** Start Text block **
E. Schedule 14.3 attached to the Agreement shall be amended and
replaced by Schedule 14.3 attached to the Fifth Amendment.
4. The failure of the Company to pay off Fifth Third Bank in full as
required pursuant to Section 1 above, shall constitute an Event of Default under
the Credit Agreement.
The Company hereby represents and warrants that each of the
representations and warranties set forth in the Agreement are true and accurate
as of the date of this Fifth Amendment.
The Company shall reimburse the Agent for the reasonable legal fees
incurred by the Agent in connection with the negotiation and preparation of this
Fifth Amendment.
Except as expressly amended hereby, the Credit Agreement shall remain
in full force and effect.
** End Text block **
** Start Extracted material **
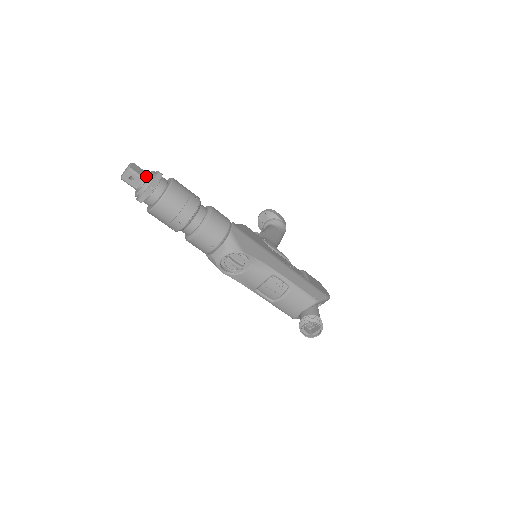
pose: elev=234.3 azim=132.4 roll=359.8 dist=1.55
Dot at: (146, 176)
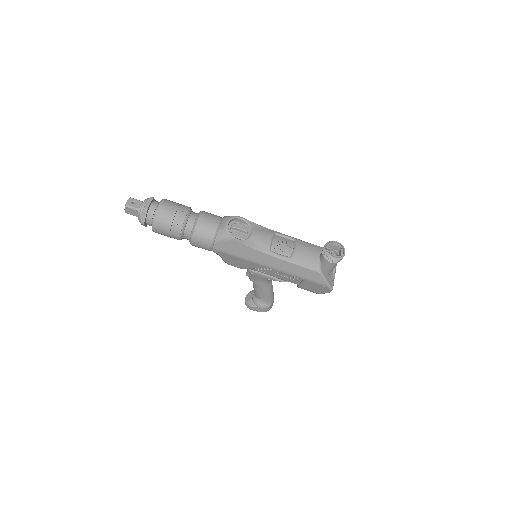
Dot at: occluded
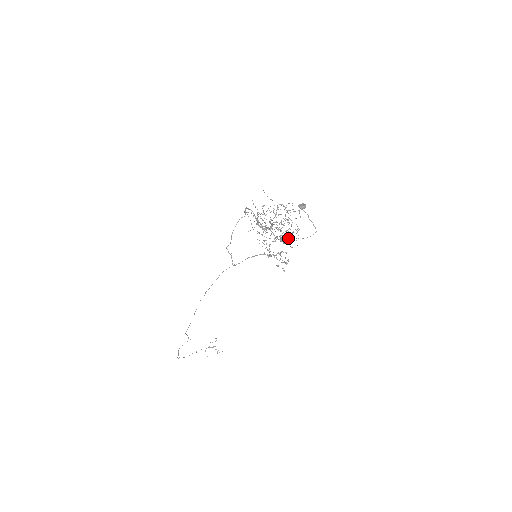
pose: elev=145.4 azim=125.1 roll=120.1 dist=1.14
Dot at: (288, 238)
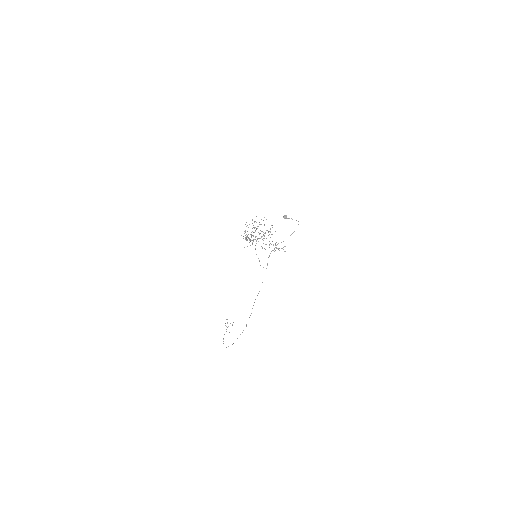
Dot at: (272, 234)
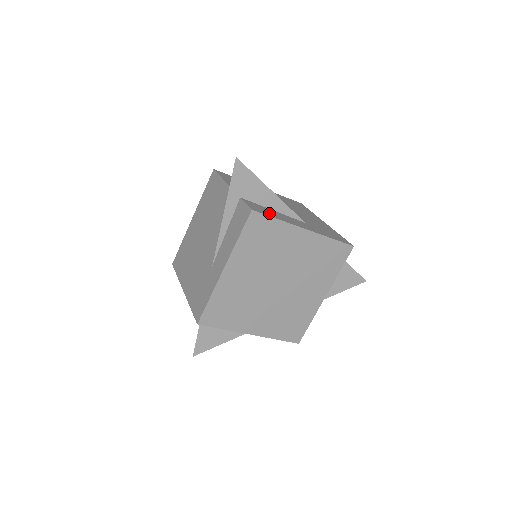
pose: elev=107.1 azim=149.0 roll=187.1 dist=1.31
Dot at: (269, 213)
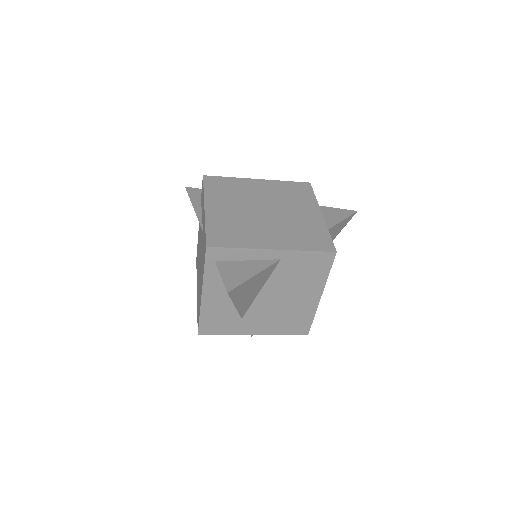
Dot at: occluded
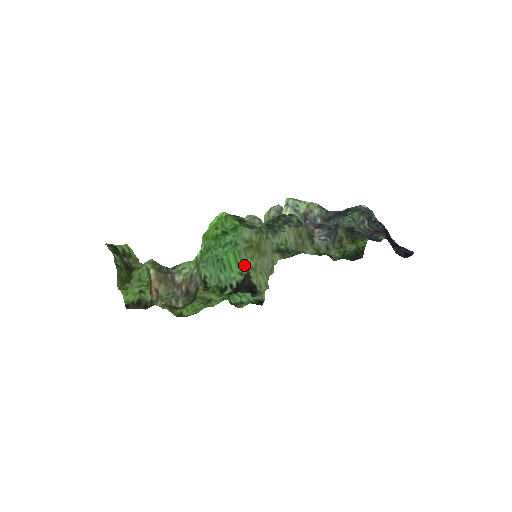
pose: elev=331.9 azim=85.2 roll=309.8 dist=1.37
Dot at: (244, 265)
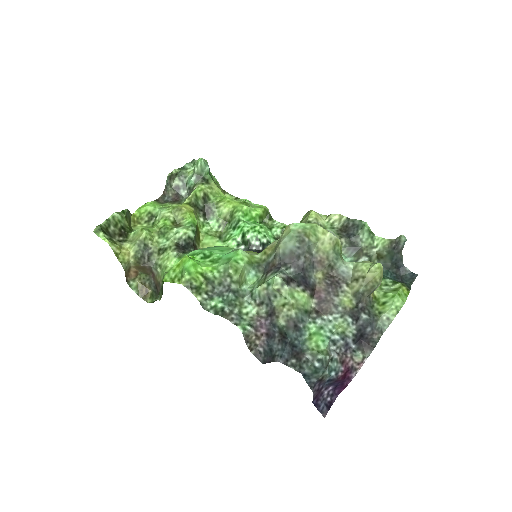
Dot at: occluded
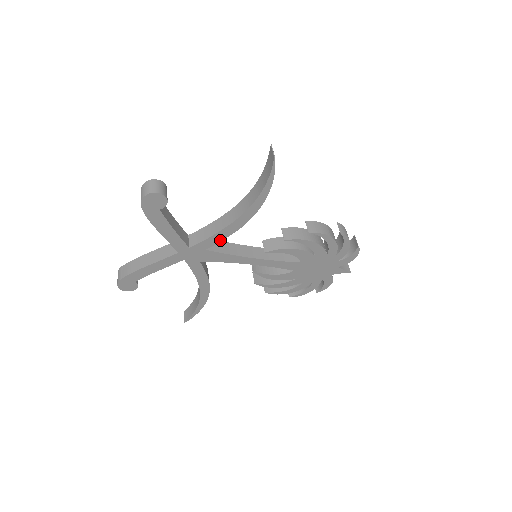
** End Extracted material **
[What to work on]
**a)** According to the credit agreement amendment, what does the Company's failure to pay off Fifth Third Bank in full constitute?
**b)** Please resume the credit agreement amendment after its final sentence.

[Expected results]
**a)** An Event of Default under the Credit Agreement.

**b)**
This Amendment may be executed in any number of counterparts and by the
different parties hereto on separate counterparts and each such counterpart
shall be deemed to be an original, but all such counterparts shall together
constitute but one and the same Amendment. This Fifth Amendment shall become
effective only at such time that all of the undersigned parties have executed
one or more counterparts hereof and delivered such counterparts to the Agent.
Delivered at Troy, Michigan, as of the day and year first above written.
XXXXX-STAR PARTNERS
By: Star Theatres of Michigan, Inc., Its
Partner
By: /s/ Xxxx X. XxXxxxx, Xx.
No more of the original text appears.